The program makes the point that the struggle is long and ongoing, “a lesson from W.E.B. Du Bois that I learned from Amiri Baraka, ‘The Sisyphus Syndrome,’” Jang says. “The allegory is that black people would reach the mountain fighting for justice, and the rock would fall back down. History repeats itself. The rock goes up and then goes back down, and the role of the artist is to interpret the past, define the present, and imagine the future.”
Max Roach’s long shadow also extends to drummer Anthony Brown’s two SFIAF performances on June 5, when his Grammy Award-nominated Asian American Orchestra presents the premiere of “Freedom Now Suite 2016,” a reimagining of Roach’s seminal 1960 album We Insist! (the AAO reprises the suite at Oakland’s Musically Minded Academy on June 18). Widely hailed as an early merging of civil rights and jazz, the original album with Oscar Brown, Jr., Abbey Lincoln and Coleman Hawkins contains songs such as “Freedom Day,” “Triptych: Prayer/Protest/Peace,” and “Tears for Johannesburg.”
In the same way that Roach utilized percussionists Ray Mantilla and Michael Olatunji to embody connections between African diaspora cultures, Brown has expanded his singular mix of Western and traditional Asian instrumentation with the four-piece Ojala Bata Ensemble. Working with powerhouse vocalist Amikaeyla Proudfoot Gaston, Brown conducted research in the Max Roach Collection at the Library of Congress and “discovered so much about the project that we didn’t know, that has not been made public,” and those elements inform the new suite.
A 'universal synagogue'
Violence afflicting black communities, from inside and outside, is the central concern of choreographer Nicole Klaymoon's Embodiment Project, which presents “Chalk Outlines” on June 11 at Yerba Buena Gardens. Featuring original music by soul/jazz singer Valerie Troutt performed by her vocal ensemble MoonCandy, “Chalk Outlines” is an outgrowth of the hip-hop dance company’s mission to bring various street dance forms to new audiences.

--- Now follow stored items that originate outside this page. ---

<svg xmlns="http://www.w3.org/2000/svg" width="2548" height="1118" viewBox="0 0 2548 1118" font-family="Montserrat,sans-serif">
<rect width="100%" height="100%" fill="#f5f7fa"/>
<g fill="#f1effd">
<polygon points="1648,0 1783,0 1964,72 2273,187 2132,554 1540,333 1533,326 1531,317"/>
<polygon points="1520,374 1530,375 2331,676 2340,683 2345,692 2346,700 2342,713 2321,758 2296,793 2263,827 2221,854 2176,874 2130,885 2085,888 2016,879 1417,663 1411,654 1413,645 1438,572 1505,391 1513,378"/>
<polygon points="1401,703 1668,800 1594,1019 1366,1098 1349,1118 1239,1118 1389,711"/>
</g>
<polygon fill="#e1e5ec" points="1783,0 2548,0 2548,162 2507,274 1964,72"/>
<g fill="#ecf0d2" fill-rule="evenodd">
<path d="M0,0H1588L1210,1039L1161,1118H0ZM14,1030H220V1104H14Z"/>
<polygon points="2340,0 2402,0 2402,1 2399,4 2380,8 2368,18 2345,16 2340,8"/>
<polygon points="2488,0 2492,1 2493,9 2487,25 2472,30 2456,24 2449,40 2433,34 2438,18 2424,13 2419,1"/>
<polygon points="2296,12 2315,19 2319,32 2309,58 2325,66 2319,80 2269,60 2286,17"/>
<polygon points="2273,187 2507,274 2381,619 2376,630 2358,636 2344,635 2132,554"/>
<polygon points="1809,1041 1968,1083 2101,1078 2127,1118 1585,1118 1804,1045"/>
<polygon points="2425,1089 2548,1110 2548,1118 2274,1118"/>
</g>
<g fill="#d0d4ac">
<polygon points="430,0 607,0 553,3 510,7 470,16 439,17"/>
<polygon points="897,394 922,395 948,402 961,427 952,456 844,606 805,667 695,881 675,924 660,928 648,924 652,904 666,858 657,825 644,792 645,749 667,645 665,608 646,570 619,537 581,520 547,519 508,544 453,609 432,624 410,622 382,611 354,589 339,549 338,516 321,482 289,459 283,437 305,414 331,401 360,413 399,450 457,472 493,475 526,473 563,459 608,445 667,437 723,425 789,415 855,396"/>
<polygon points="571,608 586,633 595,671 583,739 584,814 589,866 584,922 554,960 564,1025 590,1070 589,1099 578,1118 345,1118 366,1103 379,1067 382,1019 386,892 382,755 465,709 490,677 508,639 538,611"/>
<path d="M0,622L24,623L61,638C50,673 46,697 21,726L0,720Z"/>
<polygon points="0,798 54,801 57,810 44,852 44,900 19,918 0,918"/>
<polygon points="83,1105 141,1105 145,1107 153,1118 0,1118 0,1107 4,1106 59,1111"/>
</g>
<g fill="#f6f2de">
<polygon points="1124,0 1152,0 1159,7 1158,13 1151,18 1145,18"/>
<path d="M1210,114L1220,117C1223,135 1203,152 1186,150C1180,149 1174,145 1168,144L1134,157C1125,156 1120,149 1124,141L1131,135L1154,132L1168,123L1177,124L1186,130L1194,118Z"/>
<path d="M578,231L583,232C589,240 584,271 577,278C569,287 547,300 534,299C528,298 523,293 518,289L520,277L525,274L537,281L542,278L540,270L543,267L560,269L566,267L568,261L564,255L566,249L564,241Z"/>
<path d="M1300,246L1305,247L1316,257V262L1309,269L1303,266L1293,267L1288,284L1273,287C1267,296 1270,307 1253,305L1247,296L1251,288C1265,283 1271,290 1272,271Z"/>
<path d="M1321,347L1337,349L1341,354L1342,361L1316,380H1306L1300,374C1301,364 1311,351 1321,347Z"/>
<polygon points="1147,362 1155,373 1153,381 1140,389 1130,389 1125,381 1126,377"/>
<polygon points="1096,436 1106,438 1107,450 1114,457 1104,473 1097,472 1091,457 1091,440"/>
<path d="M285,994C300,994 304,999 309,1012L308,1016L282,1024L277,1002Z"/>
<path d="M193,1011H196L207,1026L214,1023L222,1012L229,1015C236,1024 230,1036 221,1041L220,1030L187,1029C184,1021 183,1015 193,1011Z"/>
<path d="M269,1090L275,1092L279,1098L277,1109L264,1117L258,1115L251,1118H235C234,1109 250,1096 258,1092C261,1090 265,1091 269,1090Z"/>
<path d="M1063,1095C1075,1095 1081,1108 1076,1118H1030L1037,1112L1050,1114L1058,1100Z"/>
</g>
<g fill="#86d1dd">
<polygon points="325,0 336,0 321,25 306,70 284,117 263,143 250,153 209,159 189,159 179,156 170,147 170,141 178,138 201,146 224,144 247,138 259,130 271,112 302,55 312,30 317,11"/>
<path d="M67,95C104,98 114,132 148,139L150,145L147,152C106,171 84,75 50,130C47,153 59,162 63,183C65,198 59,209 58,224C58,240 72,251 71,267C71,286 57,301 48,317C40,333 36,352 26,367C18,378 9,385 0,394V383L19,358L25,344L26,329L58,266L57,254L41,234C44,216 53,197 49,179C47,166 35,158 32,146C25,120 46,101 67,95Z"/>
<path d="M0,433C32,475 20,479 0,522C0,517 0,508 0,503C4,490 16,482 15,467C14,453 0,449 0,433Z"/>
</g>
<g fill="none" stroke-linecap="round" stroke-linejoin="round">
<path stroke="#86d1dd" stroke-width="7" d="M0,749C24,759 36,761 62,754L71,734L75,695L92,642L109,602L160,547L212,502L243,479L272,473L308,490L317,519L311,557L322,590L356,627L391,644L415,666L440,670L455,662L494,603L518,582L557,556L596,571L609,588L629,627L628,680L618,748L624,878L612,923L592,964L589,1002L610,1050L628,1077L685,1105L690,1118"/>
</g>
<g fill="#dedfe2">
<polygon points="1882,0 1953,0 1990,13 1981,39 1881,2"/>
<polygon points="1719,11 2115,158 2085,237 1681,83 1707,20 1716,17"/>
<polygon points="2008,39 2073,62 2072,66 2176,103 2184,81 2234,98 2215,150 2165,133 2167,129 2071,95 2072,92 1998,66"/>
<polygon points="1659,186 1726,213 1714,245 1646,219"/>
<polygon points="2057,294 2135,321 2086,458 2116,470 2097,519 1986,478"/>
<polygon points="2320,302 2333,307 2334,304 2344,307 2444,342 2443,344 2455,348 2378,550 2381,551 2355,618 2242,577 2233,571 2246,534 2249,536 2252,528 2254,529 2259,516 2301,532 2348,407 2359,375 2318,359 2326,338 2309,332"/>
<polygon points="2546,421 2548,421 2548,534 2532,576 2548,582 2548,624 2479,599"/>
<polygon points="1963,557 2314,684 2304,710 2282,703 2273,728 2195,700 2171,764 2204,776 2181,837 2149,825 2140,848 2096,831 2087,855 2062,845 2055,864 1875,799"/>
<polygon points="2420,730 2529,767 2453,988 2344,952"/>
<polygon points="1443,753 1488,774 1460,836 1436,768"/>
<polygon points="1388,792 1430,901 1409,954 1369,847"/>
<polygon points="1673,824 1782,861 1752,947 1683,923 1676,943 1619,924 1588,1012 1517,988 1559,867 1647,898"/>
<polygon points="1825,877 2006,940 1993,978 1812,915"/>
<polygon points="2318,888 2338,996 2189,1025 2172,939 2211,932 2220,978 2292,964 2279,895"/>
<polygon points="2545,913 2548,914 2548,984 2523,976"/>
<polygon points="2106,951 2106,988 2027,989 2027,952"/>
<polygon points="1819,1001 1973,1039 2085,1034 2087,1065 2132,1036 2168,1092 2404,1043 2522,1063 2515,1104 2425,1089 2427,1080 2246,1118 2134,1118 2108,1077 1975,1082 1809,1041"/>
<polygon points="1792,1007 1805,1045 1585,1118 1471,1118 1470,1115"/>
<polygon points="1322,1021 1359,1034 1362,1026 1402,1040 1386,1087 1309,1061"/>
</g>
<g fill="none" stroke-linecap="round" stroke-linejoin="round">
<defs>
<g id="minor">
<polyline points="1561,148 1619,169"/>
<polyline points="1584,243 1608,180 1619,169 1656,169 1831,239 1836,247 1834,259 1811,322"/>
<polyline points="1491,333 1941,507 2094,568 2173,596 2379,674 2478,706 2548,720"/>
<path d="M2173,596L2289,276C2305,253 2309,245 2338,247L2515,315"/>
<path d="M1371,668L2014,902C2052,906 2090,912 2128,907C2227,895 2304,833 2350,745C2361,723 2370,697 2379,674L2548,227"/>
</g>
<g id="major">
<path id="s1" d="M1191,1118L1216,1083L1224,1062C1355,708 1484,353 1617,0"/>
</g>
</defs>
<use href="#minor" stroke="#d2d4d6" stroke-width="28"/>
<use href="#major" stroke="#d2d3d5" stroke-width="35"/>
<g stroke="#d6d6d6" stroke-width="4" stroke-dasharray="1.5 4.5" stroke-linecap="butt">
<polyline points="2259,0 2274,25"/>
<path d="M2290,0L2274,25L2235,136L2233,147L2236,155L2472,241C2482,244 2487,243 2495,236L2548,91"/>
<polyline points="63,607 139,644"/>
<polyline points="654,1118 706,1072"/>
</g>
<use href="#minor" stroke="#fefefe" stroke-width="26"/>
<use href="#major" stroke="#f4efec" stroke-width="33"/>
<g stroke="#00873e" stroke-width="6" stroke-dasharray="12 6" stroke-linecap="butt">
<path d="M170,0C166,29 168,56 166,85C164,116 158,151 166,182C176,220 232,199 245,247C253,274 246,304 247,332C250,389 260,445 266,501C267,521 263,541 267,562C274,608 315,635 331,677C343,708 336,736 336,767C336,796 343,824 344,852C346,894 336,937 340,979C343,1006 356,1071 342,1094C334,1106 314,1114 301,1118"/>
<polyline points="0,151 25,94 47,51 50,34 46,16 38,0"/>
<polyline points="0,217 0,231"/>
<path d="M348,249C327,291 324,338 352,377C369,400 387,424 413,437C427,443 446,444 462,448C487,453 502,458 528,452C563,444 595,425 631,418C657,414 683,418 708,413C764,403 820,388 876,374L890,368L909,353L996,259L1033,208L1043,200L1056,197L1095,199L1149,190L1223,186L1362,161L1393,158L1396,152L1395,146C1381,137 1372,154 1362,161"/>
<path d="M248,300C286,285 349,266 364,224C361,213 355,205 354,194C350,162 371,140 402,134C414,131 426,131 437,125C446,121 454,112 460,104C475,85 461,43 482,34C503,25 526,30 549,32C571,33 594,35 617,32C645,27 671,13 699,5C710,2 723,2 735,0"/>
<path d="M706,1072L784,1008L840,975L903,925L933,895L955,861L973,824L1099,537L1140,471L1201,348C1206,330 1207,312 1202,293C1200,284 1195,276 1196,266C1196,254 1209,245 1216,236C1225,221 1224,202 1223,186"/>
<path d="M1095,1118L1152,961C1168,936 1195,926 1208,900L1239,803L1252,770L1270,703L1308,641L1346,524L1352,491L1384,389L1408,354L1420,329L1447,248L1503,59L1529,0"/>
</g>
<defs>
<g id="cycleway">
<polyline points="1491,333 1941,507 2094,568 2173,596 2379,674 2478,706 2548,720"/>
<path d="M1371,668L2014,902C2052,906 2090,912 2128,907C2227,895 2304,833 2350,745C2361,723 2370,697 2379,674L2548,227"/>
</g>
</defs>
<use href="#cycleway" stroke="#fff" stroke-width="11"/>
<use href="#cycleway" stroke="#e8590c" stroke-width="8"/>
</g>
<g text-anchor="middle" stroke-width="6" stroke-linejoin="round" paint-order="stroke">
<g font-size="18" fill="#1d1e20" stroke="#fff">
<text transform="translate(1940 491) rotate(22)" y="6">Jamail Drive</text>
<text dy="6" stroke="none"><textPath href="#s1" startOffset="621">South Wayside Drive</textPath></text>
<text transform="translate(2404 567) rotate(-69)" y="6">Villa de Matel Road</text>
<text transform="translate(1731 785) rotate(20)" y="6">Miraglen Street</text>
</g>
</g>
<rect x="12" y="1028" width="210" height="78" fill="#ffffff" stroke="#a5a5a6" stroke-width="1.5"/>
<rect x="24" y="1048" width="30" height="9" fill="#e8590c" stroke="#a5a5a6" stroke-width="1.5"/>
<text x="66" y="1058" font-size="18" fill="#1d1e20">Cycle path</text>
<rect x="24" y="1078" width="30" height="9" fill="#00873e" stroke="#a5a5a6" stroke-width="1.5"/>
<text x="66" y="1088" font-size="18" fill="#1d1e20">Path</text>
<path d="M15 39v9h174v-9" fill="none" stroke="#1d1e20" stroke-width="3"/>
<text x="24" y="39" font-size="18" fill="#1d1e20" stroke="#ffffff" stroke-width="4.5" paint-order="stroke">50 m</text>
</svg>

Much like Jang and Brown cite the influence of Roach, Troutt credits as inspiration the power of traditional African-American forms from Linda Tillery and Melanie DeMore. “It’s like Amiri Baraka said, if you trace the music of a people, you know where you’ve been and where you’re going,” Troutt says. “Working with Nicole Klaymoon, we are using elements of folk, percussion and voice that’s reminiscent of a chain gang, the gospel choir, and mourning mothers, all those kinds of sounds. But also house music, because the nightclub is a church, our universal synagogue for people to come and get free.”
Writing the songs of unity
Music was a vital force on the front lines of the recent demonstrations supporting the Frisco Five, a struggle that brought musician/physician Rupa Marya directly into the fray. Though she engaged in the protests as a doctor, spearheading the efforts to monitor the health of the hunger strikers -- including rappers Equipto, Selassie and Ike Plump -- the experience inevitably fed back into her ever-evolving creative work as a composer, performer, and bandleader of the April Fishes.
Marya's currently looking for a sound that embodies social change, a sound “that could make people feel comfortable in the same room,” she says. “It’s remarkable how segregated San Francisco is. For me, watching white friends stepping in solidarity with black and brown friends has been so powerful. What I hear in my mind is music that reaches across typical genre forms, a black music, Latino music, white music, Asian music that’s going to allow us to come to from a place of identity and move past it and form alliances.”
That’s a song we'd all love to hear.